Implications for cooperation

Vampire bats might benefit from foraging with socially tolerant partners (rather than alone or with random strangers) by acquiring social information on where to feed or by gaining access to open wounds. A single open wound can sequentially feed several bats, and allowing a close social partner to sequentially feed on the same open wound could be less costly to a successful forager than regurgitating blood to that individual later at the roost. Put differently, socially bonded bats could benefit from each other’s foraging success, creating interdependence [45]. The presence of a socially bonded partner might even allow for joint defense of food against third parties, as seen in ravens [46,47].

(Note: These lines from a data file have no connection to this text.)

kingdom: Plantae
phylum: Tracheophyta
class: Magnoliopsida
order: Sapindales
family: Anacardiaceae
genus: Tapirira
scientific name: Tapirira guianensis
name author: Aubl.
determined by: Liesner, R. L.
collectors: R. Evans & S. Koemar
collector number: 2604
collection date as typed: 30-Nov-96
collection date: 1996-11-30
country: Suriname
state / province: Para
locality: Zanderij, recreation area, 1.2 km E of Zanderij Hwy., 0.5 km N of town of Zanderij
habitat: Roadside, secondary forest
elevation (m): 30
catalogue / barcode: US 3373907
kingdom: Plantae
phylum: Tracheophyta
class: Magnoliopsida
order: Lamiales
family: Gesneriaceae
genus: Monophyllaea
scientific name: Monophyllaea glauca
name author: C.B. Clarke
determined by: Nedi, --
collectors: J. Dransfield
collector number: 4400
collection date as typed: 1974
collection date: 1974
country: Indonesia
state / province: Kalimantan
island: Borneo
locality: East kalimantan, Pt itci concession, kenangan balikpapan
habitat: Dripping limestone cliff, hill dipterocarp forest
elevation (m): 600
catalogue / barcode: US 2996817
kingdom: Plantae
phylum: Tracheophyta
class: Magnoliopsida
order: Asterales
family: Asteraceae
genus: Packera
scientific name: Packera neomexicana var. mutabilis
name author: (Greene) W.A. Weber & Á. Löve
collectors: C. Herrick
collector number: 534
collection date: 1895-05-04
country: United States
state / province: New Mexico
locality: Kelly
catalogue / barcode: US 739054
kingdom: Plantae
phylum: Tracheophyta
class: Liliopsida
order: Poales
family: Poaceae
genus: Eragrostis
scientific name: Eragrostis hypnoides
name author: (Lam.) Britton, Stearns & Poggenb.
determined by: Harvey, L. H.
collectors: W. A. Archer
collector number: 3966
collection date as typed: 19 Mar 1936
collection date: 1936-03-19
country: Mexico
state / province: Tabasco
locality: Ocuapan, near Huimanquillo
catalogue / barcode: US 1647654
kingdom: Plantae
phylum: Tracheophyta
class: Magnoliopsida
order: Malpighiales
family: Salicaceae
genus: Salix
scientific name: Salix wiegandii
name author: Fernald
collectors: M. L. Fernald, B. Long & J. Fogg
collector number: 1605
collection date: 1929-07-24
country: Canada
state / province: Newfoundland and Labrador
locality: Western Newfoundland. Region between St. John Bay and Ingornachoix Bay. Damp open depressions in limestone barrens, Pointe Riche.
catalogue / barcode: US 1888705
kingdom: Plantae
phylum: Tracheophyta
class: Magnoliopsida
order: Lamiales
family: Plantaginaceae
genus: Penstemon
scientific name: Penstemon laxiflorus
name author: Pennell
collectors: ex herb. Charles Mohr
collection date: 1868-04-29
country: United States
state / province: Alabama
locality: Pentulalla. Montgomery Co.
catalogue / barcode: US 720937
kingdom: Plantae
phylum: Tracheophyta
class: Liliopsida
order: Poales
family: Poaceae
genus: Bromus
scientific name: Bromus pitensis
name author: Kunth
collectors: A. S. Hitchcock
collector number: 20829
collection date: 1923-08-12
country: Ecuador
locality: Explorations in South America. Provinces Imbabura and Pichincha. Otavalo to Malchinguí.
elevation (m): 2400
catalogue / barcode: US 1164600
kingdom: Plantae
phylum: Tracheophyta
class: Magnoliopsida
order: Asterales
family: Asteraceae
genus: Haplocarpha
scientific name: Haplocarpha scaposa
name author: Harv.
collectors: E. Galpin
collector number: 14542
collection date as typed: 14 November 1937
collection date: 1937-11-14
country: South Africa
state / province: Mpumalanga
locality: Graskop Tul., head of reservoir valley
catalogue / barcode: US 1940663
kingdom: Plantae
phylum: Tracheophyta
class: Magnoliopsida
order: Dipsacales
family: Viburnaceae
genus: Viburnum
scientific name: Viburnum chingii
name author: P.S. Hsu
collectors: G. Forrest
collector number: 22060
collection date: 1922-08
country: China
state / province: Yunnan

Such forms of social foraging in vampire bats may have implications for the spatial scale of competition—a key factor shaping social evolution in humans [48] and other group-living animals [49]. In female vampire bats, cooperation occurs “locally” with specific frequent roostmates, and competition over food might occur more “globally” with members of the much larger population. If so, a more “global” scale of competition could reduce conflict and increase interdependence among highly associated females. To test this idea, it would be useful to determine if sampled groups of vampire bats consistently feed on the same or different prey individuals and if vampire bats are more likely to approach or avoid the social calls of foraging bats that are frequent roostmates versus unfamiliar conspecifics.

Implications for describing social structure

A major advantage of proximity sensors is the ability to continuously track associations among multiple individual bats both inside and outside their roost, which allows for the construction of dynamic and multilayer networks. Studies on social foraging and other social behaviors in bats and other small highly mobile vertebrates have historically been limited by the available tracking technology [25]. Radiotelemetry has poor spatial resolution and continuously tracking many individuals is difficult. Current Global Positioning System (GPS) tags for bats have rather short runtimes, and the tags need to be recovered to download the data. Onboard ultrasound recorders (e.g., [34]) do not reveal the identity of encountered individuals. A major downside to proximity sensors was that many foraging encounters occurred at unknown locations. However, placing proximity sensors or antennas at more locations and on the livestock would allow a better reconstruction of foraging behavior. A combination of biologging approaches can also help to overcome existing challenges (e.g., [50,51]). Rapid standardized high-throughput methods for measuring social network structure, such as social proximity sensors, allow for social networks to be mapped quickly across multiple populations and species, enabling comparative studies investigating evolutionary and ecological drivers of social complexity across species.